I believe the files are read in an alphabetical order. Even when you created the folders in this order ‘grilled’,‘baked’,‘fried’. Once created they will be read [‘baked’, ‘fried’, ‘grilled’]

Files in a folder do not have an order on the disk. The order you typed them in chicken_types does not influence how they appear in storage on the disk.

As another user says, the order is alphabetial. Using dls.vocab is foolproof.

Regarding unrelated images: you have not provided a way for the model to “other”. The prediction probabilities always add to 100%.

I am getting this error when trying to run the model. Please help.

Just to mix things up a bit, I made a very short (25 second) youtube video with a demo of the cloud classifier I made: CloudAtlas demo

Trained the model on ten cloud types. Realized how tricky it can be to clean data when 1. you don’t even know the correct labels in the first place (I had to learn my cloud types!) and 2. you are sourcing images from online searches (many incorrect initial labels).

End result does a great job. Does this mean I am a cloud computing expert now…?

I ran into the same issue and Vanessa’s note helps me out.

For whoever that is searching for an answer in this forum for this issue:

The initial error message I got in Kaggle is “Error displaying widget: model not found”. It appears right after I call cleaner().
After adding all the imports @Vanessa mentioned, I started getting “Loading widget”. and the notebook hung there.
After some experiments, I confirmed that it’s not my code’s fault but the kernel that stuck at loading widget. Stop the session and rerun everything solve the issue.

Best luck for everyone working on the lesson2

I had the same problem. I already had a directory called ‘bears’ and the first if statement was preventing the rest of the cell from running.
!rm -rf bears
Running that bash command and then rerunning the cell to fetch images worked.

@maueroats thanks for the information!

So:

  1. I should always order the label options according to the vocab of the model?

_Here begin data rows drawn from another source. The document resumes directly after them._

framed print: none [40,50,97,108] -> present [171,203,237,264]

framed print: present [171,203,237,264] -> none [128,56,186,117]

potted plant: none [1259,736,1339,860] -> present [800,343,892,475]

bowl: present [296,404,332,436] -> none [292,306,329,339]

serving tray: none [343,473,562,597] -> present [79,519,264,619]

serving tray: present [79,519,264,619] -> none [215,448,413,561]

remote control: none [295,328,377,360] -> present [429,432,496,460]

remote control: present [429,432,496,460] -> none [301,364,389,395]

Otherwise I will miss-label the results returned from the model?
  2. For the ‘other’ prediction, how would you train a model to return other for images that dont belong to a ‘known’ set?

I had an idea while thinking about your 2nd question.
What if we set a confidence threshold for the other labels beyond which it should show the prediction to be “Other” even if one the labels has a higher confidence than the other(s)?

For example, let’s say we are trying to classify two categories of images, say, A and B. If the model predicts the image to be A with 60% confidence, then we throw the “Other” label without any confidence score because we set the threshold to be 60% for any one label.

Implemented it here: Tv Desktop Classifier - a Hugging Face Space by asquirous
Might be naive idea, so I’m not sure of the practical use of it.